China is already developing solar power in space. Although there are technical challenges, scientists say it may be practical and viable in the near future. Unlike earth-based solar arrays, collectors in orbit can collect significantly higher solar power. The primary technical challenge is “beaming” technology to transmit it — but if overcome, it would represent a big leap forward in “green” power production.

 

Graphic of the solar space transmission concept. US Department of Energy.

 

In the past, the deployment of space-based solar arrays meant to beam power to earth seemed unreachable. Now, with China planning to invest 2.5 trillion yuan in green technologies — roughly US$367 billion — the technology may become viable.

China Aerospace Science and Technology Corporation plans on a solar space station by 2050, with energy to be beamed to Earth via microwaves — or possibly lasers.

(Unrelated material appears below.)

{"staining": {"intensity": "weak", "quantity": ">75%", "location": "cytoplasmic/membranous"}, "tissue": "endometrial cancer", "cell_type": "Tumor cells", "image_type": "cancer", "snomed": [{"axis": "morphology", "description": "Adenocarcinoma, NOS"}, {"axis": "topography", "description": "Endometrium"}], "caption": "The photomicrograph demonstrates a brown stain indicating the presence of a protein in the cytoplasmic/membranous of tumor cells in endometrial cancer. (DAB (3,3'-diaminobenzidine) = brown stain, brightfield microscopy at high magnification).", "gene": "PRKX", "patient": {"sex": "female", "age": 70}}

The biggest issue would be safety, with potential hazards to animals, humans and plants that might be in the path of the transmissions. However, the goal of a “never-ending” supply of solar energy makes the project an important one. Other concerns include the potential to “militarize” solar transmission as a weapon.

 

Solar array on the International Space Station. On the new solar generaiton plan envisioned from China, the solar array would be considerably larger, at two square kilometres.

 

China is emerging as a space superpower, investing billions, and has already proven its capability with a mission to the dark side of the moon and planned missions to send a rover to Mars.

Beaming technology already developed

The technology for “beaming” solar power has been around since the 1960s but was impractical in the past due to the high cost of launch vehicles to transport the solar space station into orbit. Although the cost of launches is decreasing with the privatization of space, another solution is to use 3D printing — or additive manufacturing — to produce parts in space.

The consensus among scientists seems to be that the technologies can be deployed in the near future and that the costs of building solar arrays in space would be more than offset by the benefits — not just environmental, but in terms of low maintenance, high-efficiency solar power. An orbit-based solar plant could harness be collecting and producing 99% of the time.

 

Smaller scale solar panels in space are already in use on the International Space Station. Photo: NASA.

 

How much power

The experts believe that an operational solar array of 2 square kilometres in geostationary orbit, could produce a full gigawatt of power. [1]

The logistics, however, are significant. To use humans for assembly would be cost inefficient and unsafe. This means that robot assembly and potentially 3D additive manufacture in space would be critical to avoid excessive expense from numerous launches from earth.

China Aerospace and Science Technology Corporation plans to test small solar satellites as soon as 2021. They plan on having a full-sized array in production, beaming power to earthy, by 2050.

Making it work

1. Build a solar farm in a geostationary orbit directly over a receiving station on Earth.
2. Develop a viable microwave or laser transmission system.
3. Build an electrical grid from the collecting station to feed the electrical system.

Unlike other countries, where solar power on this scale would be “disruptive” technology to existing energy producers, China is in the post position to develop and deploy a viable system.

NOTES
[1] CNN report “China plans solar power in space.”